Exercise objective: Line count for "группа": say how many lines of the data contain it, with no other text.

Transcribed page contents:
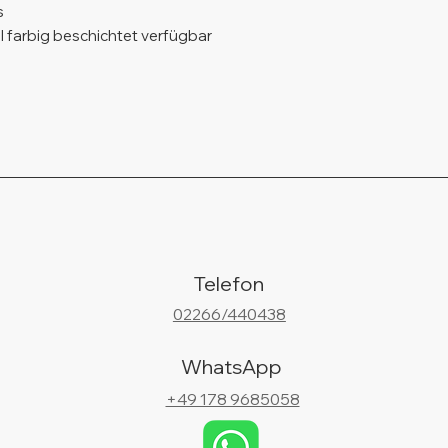
s
hl farbig beschichtet verfügbar
Telefon
02266/440438
WhatsApp
+49 178 9685058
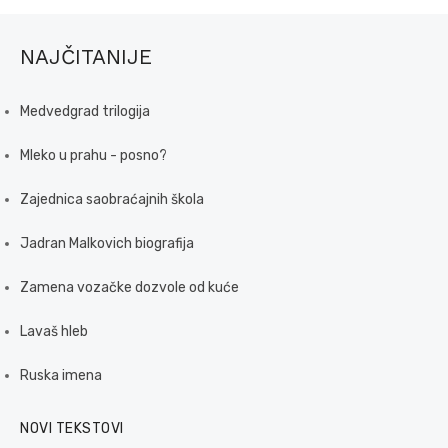
NAJČITANIJE
Medvedgrad trilogija
Mleko u prahu - posno?
Zajednica saobraćajnih škola
Jadran Malkovich biografija
Zamena vozačke dozvole od kuće
Lavaš hleb
Ruska imena
NOVI TEKSTOVI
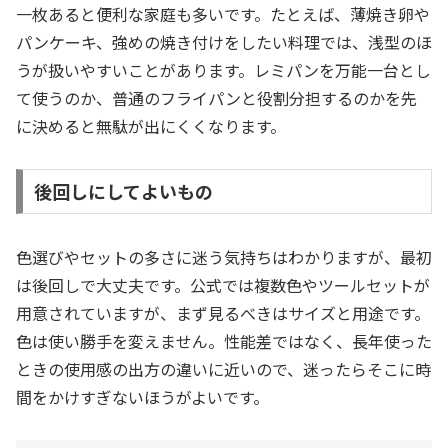
一枚あると便利な家庭も多いです。たとえば、薄焼き卵や
パンケーキ、強めの焼き付けをしたい料理では、浅型のほ
うが扱いやすいことがあります。レミパンを万能一台とし
て使うのか、普通のフライパンと役割分担するのかを先
に決めると無駄が出にくくなります。
後回しにしてよいもの
色選びやセットの多さに迷う気持ちはわかりますが、最初
は後回しで大丈夫です。公式では複数色やツールセットが
用意されていますが、まず見るべきはサイズと用途です。
色は使い勝手を変えません。性能差ではなく、長年使った
ときの使用感の出方の違いに近いので、迷ったらそこに時
間をかけすぎないほうがよいです。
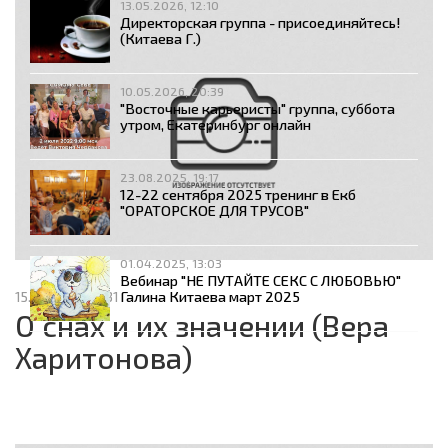
13.05.2026, 12:10
Директорская группа - присоединяйтесь!
(Китаева Г.)
10.05.2026, 20:39
"Восточные карьеристы" группа, суббота
утром, Екатеринбург онлайн
23.08.2025, 19:17
12-22 сентября 2025 тренинг в Екб
"ОРАТОРСКОЕ ДЛЯ ТРУСОВ"
01.04.2025, 13:03
Вебинар "НЕ ПУТАЙТЕ СЕКС С ЛЮБОВЬЮ"
Галина Китаева март 2025
15.06.2013, 02:31
О снах и их значении (Вера
Харитонова)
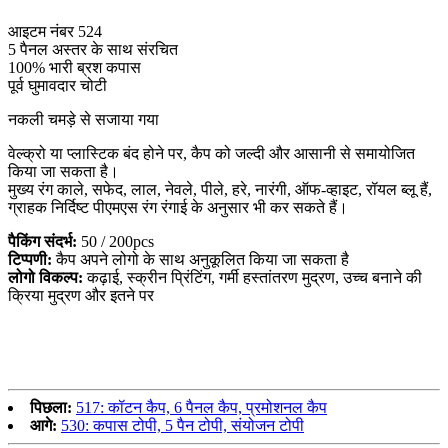
आइटम नंबर 524
5 पैनल अस्तर के साथ संरचित
100% भारी ब्रश कपास
पूर्व घुमावदार चोटी
नकली चमड़े से सजाया गया
वेल्क्रो या प्लास्टिक बंद होने पर, कैप को जल्दी और आसानी से समायोजित
किया जा सकता है।
मुख्य रंग काले, सफेद, लाल, नेवले, पीले, हरे, नारंगी, ऑफ-व्हाइट, रॉयल ब्लू हैं,
ग्राहक निर्दिष्ट पीएमएस रंग रंगाई के अनुसार भी कर सकते हैं।
पैकिंग संदर्भ:
50 / 200pcs
टिप्पणी:
कैप अपने लोगो के साथ अनुकूलित किया जा सकता है
लोगो विकल्प:
कढ़ाई, स्क्रीन प्रिंटिंग, गर्मी हस्तांतरण मुद्रण, उच्च बनाने की
क्रिया मुद्रण और इतने पर
पिछला:
517: कॉटन कैप, 6 पैनल कैप, प्रमोशनल कैप
आगे:
530: कपास टोपी, 5 पैन टोपी, संयोजन टोपी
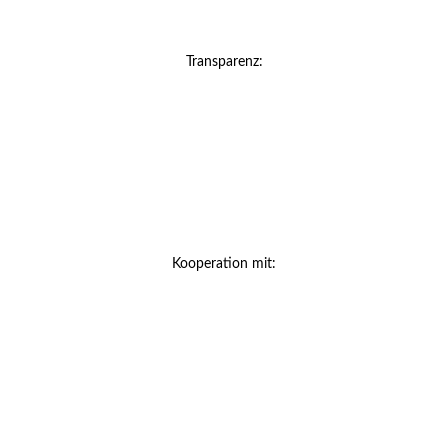
Transparenz:
Kooperation mit:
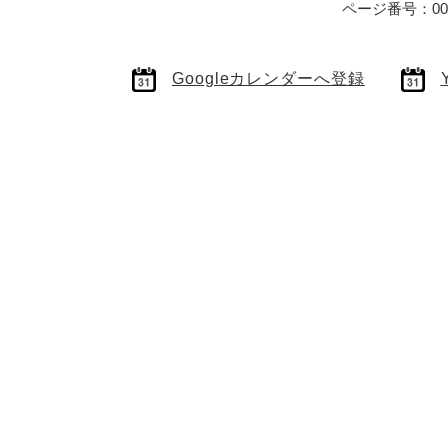
ページ番号：006
Googleカレンダーへ登録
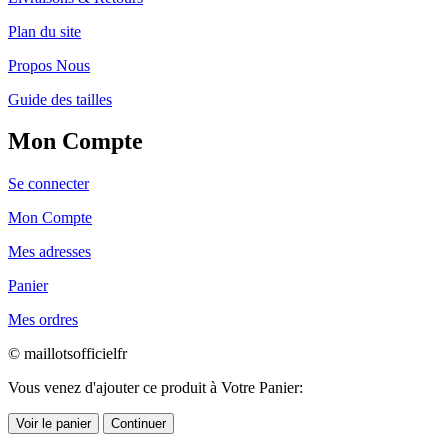
Plan du site
Propos Nous
Guide des tailles
Mon Compte
Se connecter
Mon Compte
Mes adresses
Panier
Mes ordres
© maillotsofficielfr
Vous venez d'ajouter ce produit à Votre Panier:
Voir le panier
Continuer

Your response: 2